Une solution doit être trouvée pour ce grand contributeur au niveau des impôts et des taxes. « L’impôt sur les sociétés totalise 240 milliards BIF et la Brarudi contribue à environ 50 % », fait observer Faustin Ndikumana, directeur exécutif de l’ONG locale Parcem. Pour lui, il faut renflouer cette entreprise qui est une fierté nationale de réussite de l’industrialisation. « Un exemple de réussite de la coopération entre l’investissement local et les investissements directs étrangers et une preuve pour attirer d’autres investissements directs étrangers. » A juste titre.

Si la situation perdure, il y aura des conséquences fâcheuses tous azimuts. La Brarudi participe au développement du pays avec 6% du Produit national brut. Les économistes prédisent déjà une baisse des recettes fiscales, le licenciement des employés, le retard dans le paiement du personnel de la fonction publique. « Il pourra y avoir des retards des paiements des salaires dans la fonction publique, car la Brarudi est le principal fournisseur de l’argent », signale l’économiste Diomède Ninteretse.

Les conséquences directes s’abattent sur les commerçants dépendant de cette entreprise, depuis les détaillants jusqu’aux grossistes, sans oublier un malaise dans cette société burundaise très attachée aux produits Brarudi.

Ce 1er mai, au stade lors du défilé, le personnel de la Brarudi a été hué par le public…Je pense à une publicité qui montrait une bière fraîche servie dans un joli verre et, en dessous, c’était écrit : « La soif d’aujourd’hui. » Je dis ça, je dis rien.

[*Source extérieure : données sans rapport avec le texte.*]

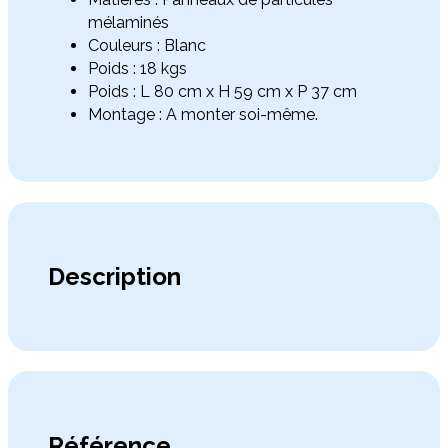
mélaminés
Couleurs : Blanc
Poids : 18 kgs
Poids : L 80 cm x H 59 cm x P 37 cm
Montage : A monter soi-même.
Description
Référence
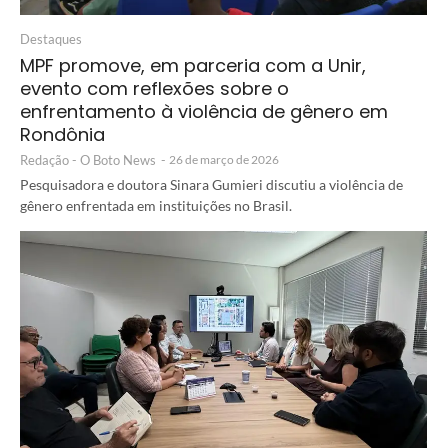
Destaques
MPF promove, em parceria com a Unir,
evento com reflexões sobre o
enfrentamento à violência de gênero em
Rondônia
Redação - O Boto News
-
26 de março de 2026
Pesquisadora e doutora Sinara Gumieri discutiu a violência de
gênero enfrentada em instituições no Brasil.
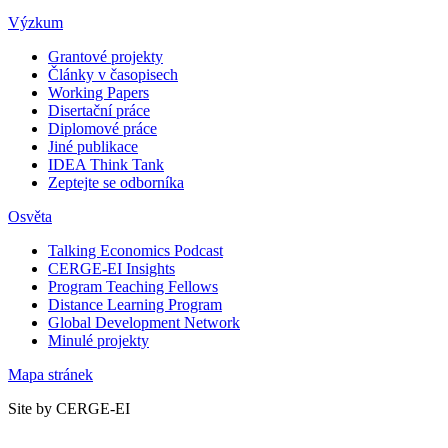
Výzkum
Grantové projekty
Články v časopisech
Working Papers
Disertační práce
Diplomové práce
Jiné publikace
IDEA Think Tank
Zeptejte se odborníka
Osvěta
Talking Economics Podcast
CERGE-EI Insights
Program Teaching Fellows
Distance Learning Program
Global Development Network
Minulé projekty
Mapa stránek
Site by CERGE-EI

Forum des lecteurs d'Iwacu

4 réactions
  1. Jean Pierre Hakizimana

    @Jereve,

    Tout ce que vous dites est correct. La question est « Qu’est ce qui a changé alors cette fois ci? La corruption et l’hyperinflation. Avec ceci, le pays en question commence a connaitre ce que l’on appelle  » Brain drain » (la perte de ses meilleurs employés). N’oubliez pas qu’ils sont recherchés partout au monde et que cela prend du temps pour un pays d’en former. Prenez par exemple les deux taux d’échanges FBU/USD, qui achète /vent le USD a quel taux? A combien les proches du president s’approvisionnent en USD? Comme les actionnaires de la Brarudi n’arrive pas a faire des projections budgetaires car on ne sais pas quel taux a utiliser, donc les actionnaires commence a des-investir dans un tel pays.

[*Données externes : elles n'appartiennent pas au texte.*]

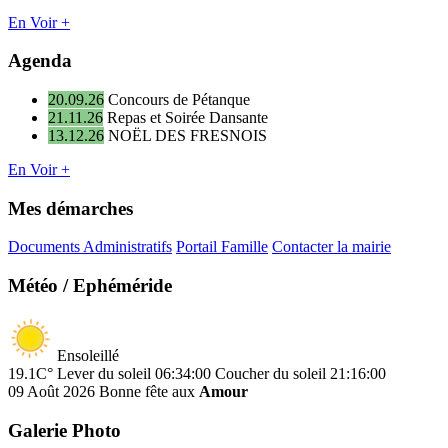
En Voir +
Agenda
20.09.26
Concours de Pétanque
21.11.26
Repas et Soirée Dansante
13.12.26
NOËL DES FRESNOIS
En Voir +
Mes démarches
Documents Administratifs
Portail Famille
Contacter la mairie
Météo / Ephéméride
Ensoleillé
19.1C°
Lever du soleil 06:34:00
Coucher du soleil 21:16:00
09 Août 2026
Bonne fête aux
Amour
Galerie Photo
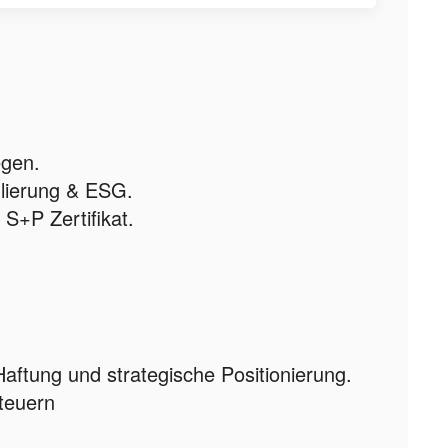
egen.
lierung & ESG.
S+P Zertifikat.
Haftung und strategische Positionierung.
teuern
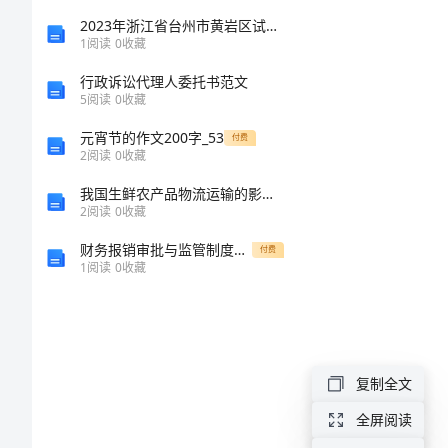
编
2023年浙江省台州市黄岩区试验检测师之交通工程考试题库含完整答案【全优】
1
阅读
0
收藏
号：
行政诉讼代理人委托书范文
HT-
5
阅读
0
收藏
SOoAMKyqNNghYaQHUPcv
元宵节的作文200字_53
付费
2
阅读
0
收藏
甲
我国生鲜农产品物流运输的影响因素分析
方：
2
阅读
0
收藏
_____________________
财务报销审批与监管制度范文
付费
乙
1
阅读
0
收藏
方：
_____________________
签
复制全文
订
全屏阅读
日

    La corruption et l’hyper inflation deviennent un cancer sociétal! Petit a petit, les organes vitaux cèdent

  2. Karabadogomba Melchior

    La conséquence directe: les gens,surtout les jeunes, se rabattent sur les boissons très alcoolisées comme kick, « kanyanga », sopar…. On hypothèque l’avenir du pays.

  3. jereve

    La Brarudi est réputée être une industrie d’une solidité à toute épreuve et ceci depuis l’indépendance jusqu’à nos jours. Elle a résisté à toutes les crises imaginables et inimaginables que le Burundi a traversé. Le plus étonnant est qu’alors que nombreux burundais se plaignaient de la l’appauvrissement généralisé et la détériorations de leurs conditions de vie, jamais ils n’ont cessé de prendre de temps en temps leur bière. Ce qui est en soi une garantie que cette industrie allait encore tenir pour longtemps.
    Si la brasserie vacille, quelle autre entreprise pourrait rester debout? Il y a à craindre l’effet domino ou simplement le point de rupture.

  4. hakizimana jean capistran

    c’est grave pour la brarudi de nous priver la sainte mousse qui, souvent le soir autours d’une table ronde, nous fait oublier les offenses de la journee!